Tally the lines of the data below that contain the string "meste". Give the tally and nothing else.

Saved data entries
========================================

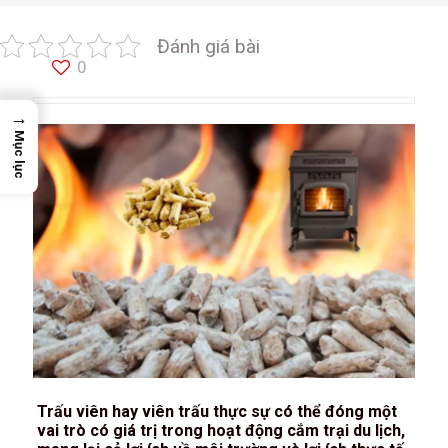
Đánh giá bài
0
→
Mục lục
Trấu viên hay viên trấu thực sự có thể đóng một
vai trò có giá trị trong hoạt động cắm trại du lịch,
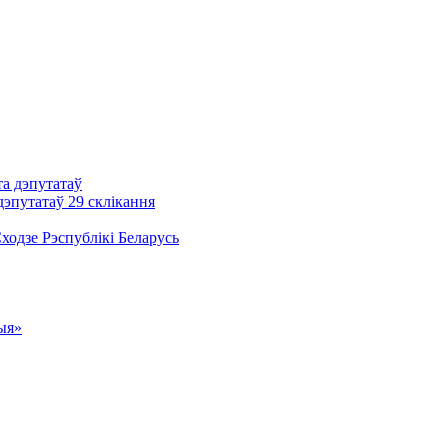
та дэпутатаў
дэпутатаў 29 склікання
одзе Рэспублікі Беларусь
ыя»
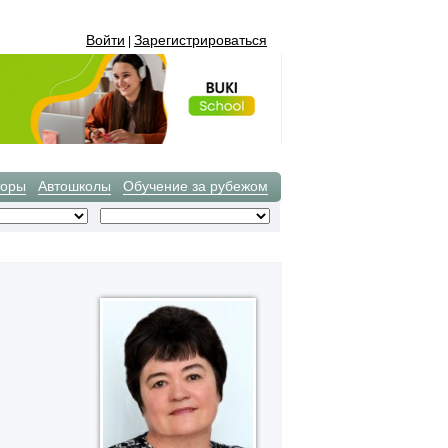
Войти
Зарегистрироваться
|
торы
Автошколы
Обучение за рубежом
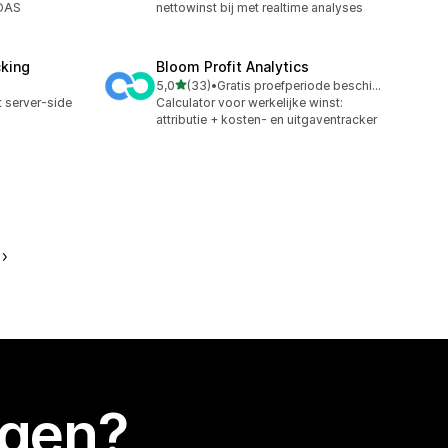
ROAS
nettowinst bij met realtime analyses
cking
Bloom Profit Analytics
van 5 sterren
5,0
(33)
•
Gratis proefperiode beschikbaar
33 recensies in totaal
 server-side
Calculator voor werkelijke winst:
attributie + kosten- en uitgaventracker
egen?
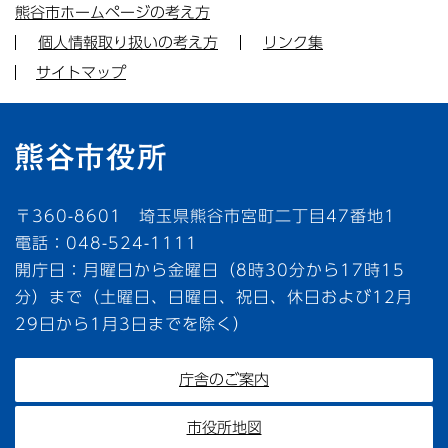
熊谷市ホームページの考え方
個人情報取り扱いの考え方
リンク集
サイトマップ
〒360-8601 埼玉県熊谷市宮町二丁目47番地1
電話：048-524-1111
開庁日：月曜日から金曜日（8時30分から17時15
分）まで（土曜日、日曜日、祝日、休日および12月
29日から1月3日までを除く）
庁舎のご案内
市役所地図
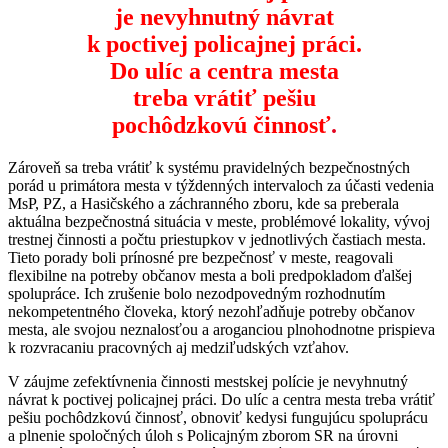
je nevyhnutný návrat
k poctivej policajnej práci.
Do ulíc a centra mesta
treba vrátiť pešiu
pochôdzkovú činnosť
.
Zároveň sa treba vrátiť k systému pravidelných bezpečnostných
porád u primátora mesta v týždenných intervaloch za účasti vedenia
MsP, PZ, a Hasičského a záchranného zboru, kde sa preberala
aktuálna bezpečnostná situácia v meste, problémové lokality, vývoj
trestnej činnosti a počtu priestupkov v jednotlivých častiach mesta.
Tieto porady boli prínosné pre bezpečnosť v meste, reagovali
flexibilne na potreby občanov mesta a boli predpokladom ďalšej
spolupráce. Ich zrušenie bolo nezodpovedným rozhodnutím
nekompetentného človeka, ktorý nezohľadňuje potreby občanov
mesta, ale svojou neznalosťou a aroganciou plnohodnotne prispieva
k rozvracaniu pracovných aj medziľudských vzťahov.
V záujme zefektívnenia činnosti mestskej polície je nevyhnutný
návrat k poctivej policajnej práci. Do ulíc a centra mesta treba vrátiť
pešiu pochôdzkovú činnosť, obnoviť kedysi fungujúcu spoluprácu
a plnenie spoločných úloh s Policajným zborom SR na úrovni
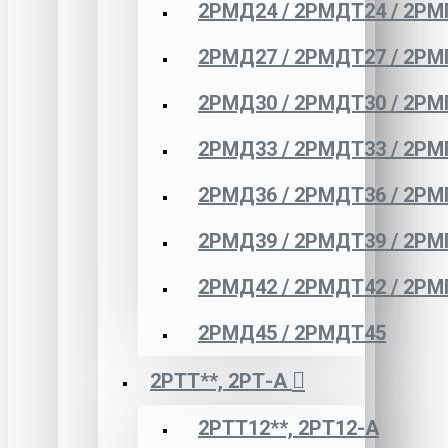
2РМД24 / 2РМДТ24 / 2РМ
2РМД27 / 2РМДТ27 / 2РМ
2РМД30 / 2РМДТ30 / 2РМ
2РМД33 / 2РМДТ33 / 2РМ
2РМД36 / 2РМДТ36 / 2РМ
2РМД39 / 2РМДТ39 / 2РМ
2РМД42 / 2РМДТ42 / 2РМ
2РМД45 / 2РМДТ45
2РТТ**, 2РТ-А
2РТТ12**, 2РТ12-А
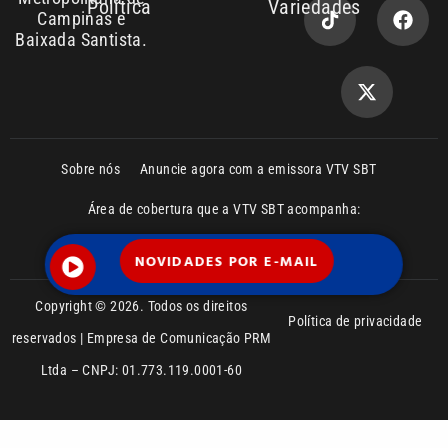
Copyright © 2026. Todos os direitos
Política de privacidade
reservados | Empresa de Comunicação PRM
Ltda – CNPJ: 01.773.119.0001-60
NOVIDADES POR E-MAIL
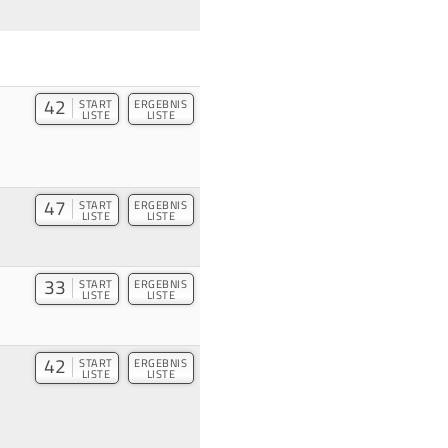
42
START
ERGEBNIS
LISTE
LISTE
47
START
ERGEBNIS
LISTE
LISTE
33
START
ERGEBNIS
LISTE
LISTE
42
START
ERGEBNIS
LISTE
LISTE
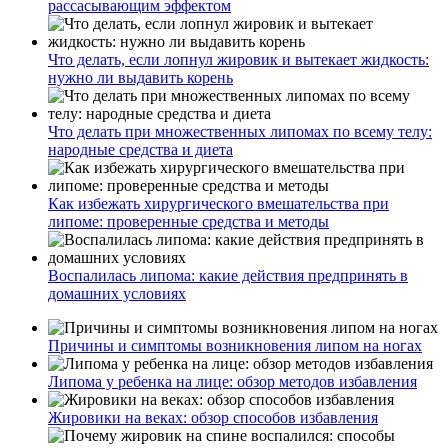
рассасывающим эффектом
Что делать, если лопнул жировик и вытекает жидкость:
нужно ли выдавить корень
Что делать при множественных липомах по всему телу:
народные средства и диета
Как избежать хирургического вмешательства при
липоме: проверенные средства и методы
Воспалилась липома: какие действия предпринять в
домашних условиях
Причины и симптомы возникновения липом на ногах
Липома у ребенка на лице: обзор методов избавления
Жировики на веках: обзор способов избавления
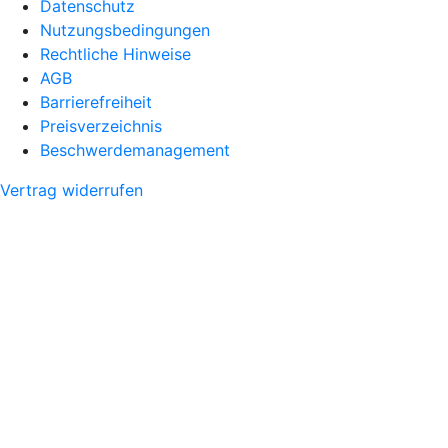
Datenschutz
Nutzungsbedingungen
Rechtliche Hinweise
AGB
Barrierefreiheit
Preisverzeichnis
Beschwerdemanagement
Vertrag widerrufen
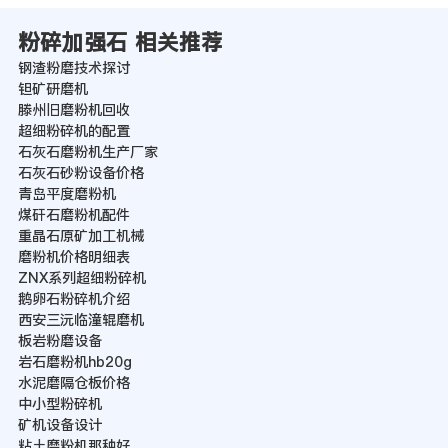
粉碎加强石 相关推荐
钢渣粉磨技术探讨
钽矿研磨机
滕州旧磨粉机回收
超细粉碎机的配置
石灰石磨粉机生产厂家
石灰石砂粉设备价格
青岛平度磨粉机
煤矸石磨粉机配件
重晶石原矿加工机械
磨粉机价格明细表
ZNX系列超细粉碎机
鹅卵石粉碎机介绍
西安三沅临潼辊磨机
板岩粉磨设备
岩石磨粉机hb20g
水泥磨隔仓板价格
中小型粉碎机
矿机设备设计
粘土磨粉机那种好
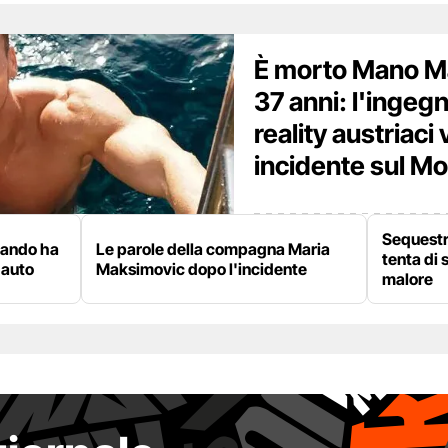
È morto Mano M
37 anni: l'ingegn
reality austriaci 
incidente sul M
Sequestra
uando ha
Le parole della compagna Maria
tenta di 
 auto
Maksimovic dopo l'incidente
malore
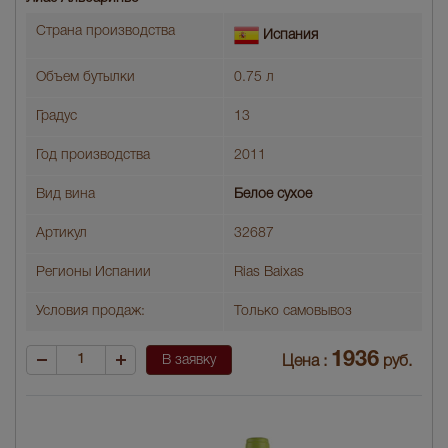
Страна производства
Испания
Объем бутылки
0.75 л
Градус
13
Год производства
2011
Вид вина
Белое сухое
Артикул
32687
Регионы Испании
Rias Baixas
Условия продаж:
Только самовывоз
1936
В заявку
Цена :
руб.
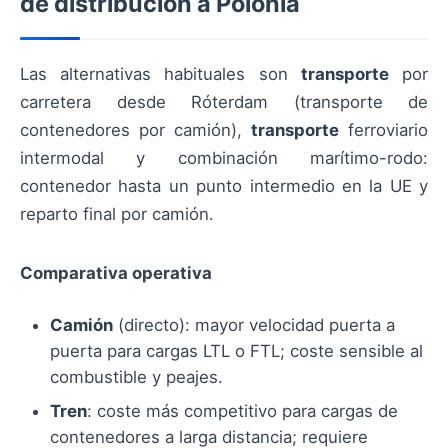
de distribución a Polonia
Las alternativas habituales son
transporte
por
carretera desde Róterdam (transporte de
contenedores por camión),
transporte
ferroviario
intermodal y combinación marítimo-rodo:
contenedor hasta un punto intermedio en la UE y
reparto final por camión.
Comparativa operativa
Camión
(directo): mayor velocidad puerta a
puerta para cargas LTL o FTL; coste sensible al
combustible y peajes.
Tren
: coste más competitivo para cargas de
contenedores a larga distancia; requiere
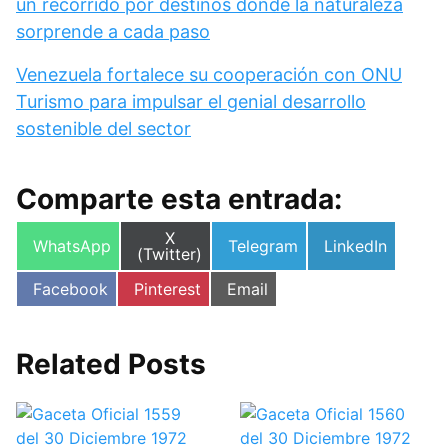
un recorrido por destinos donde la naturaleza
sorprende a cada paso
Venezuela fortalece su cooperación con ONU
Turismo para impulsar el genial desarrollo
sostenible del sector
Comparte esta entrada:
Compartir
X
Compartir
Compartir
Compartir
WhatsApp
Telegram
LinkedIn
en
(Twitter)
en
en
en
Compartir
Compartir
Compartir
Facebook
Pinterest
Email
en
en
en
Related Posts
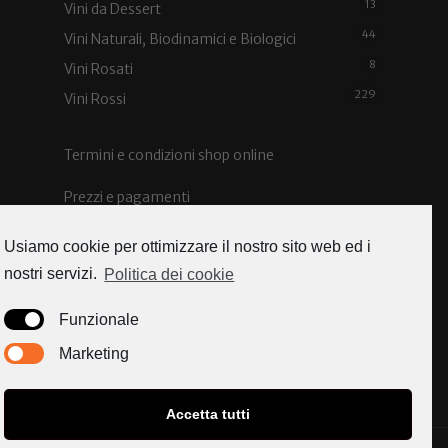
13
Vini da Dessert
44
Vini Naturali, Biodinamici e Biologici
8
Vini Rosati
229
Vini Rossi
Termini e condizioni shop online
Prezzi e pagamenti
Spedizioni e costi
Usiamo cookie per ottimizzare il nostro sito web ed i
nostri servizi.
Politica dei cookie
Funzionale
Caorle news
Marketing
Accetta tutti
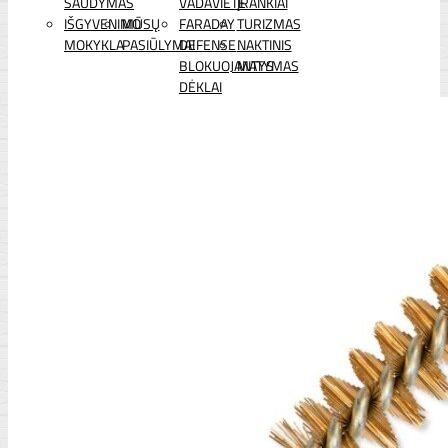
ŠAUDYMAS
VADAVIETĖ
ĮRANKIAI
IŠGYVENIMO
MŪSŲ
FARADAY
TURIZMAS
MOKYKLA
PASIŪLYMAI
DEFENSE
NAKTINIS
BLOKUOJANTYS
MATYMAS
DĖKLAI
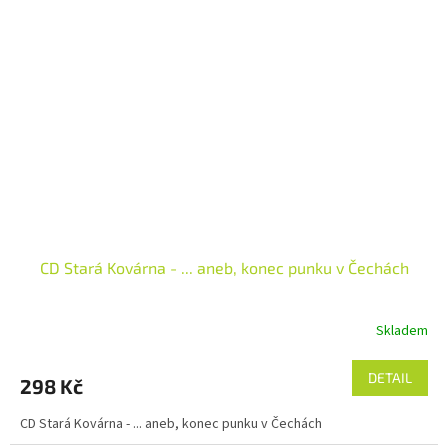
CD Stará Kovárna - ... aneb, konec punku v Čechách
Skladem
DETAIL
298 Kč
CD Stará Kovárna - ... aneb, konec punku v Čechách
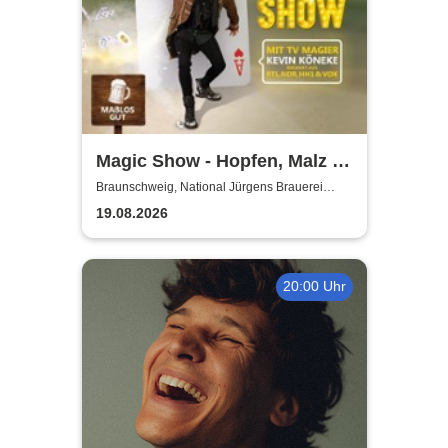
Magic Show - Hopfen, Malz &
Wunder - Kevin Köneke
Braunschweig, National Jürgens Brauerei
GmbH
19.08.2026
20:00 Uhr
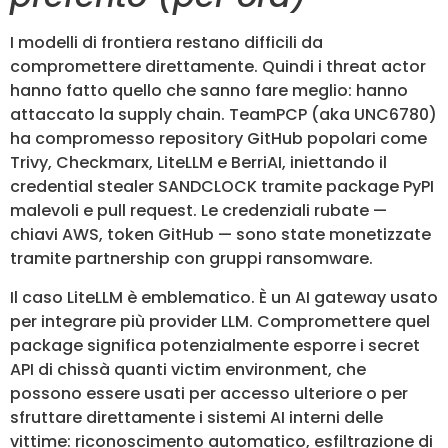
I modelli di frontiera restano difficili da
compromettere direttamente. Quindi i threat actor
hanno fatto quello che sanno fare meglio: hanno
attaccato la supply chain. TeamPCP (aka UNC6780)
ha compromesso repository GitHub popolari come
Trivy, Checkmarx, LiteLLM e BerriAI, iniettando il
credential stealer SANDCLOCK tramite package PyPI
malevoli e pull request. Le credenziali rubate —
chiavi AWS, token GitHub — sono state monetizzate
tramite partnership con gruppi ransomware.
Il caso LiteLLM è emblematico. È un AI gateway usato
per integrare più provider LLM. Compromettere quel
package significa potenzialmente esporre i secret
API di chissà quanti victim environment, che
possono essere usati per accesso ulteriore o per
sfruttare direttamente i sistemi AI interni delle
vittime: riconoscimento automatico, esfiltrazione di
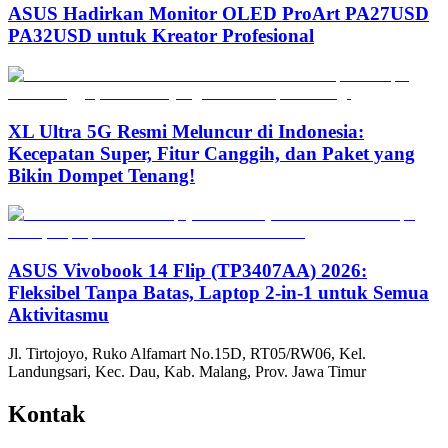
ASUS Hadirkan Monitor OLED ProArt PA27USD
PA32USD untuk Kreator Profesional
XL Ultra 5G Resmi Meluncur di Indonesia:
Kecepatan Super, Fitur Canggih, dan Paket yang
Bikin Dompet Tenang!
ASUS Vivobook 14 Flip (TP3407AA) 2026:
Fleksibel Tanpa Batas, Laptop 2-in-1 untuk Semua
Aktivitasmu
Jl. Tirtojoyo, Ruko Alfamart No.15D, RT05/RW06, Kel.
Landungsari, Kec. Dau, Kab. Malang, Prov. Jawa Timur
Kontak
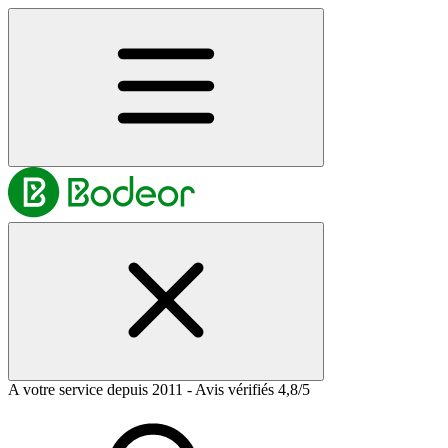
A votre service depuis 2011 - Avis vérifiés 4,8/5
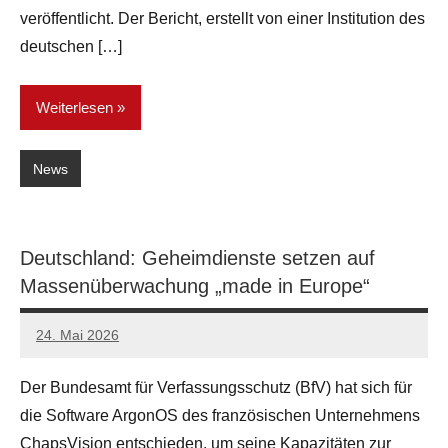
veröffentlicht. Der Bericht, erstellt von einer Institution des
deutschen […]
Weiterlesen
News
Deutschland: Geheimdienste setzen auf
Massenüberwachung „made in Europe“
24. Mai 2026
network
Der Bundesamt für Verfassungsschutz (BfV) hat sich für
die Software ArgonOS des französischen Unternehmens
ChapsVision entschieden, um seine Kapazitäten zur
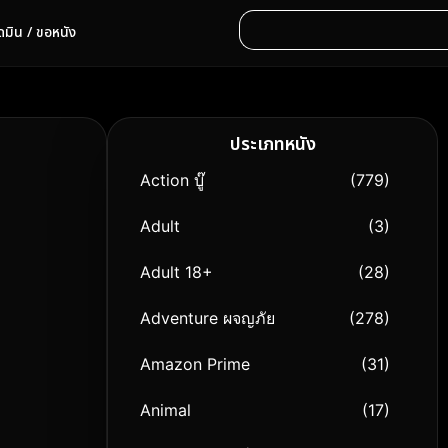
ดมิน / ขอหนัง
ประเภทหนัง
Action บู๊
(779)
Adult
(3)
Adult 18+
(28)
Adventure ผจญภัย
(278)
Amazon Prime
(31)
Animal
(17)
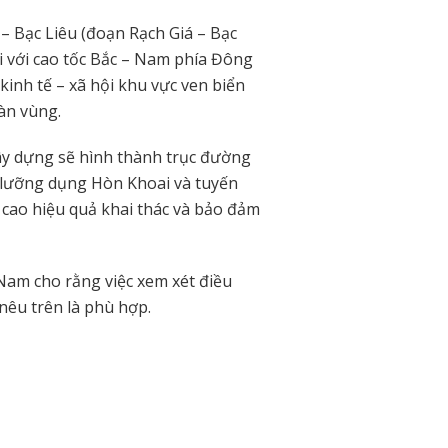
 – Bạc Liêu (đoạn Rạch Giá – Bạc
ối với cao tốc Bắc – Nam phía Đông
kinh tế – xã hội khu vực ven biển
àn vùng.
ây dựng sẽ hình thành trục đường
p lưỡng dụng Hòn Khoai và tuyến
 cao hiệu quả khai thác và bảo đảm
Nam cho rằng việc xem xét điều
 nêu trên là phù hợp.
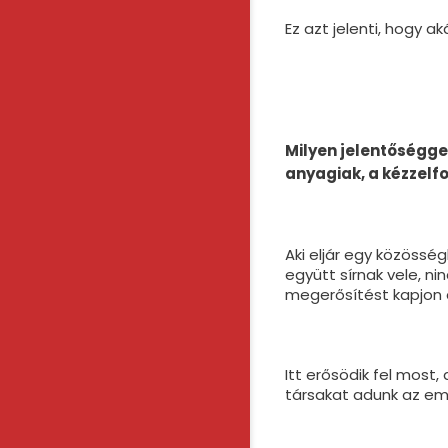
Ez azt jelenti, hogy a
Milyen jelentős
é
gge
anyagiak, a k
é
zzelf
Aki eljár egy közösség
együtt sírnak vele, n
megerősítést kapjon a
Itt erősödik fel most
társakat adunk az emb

========================================

## SOLVED PROBLEM
2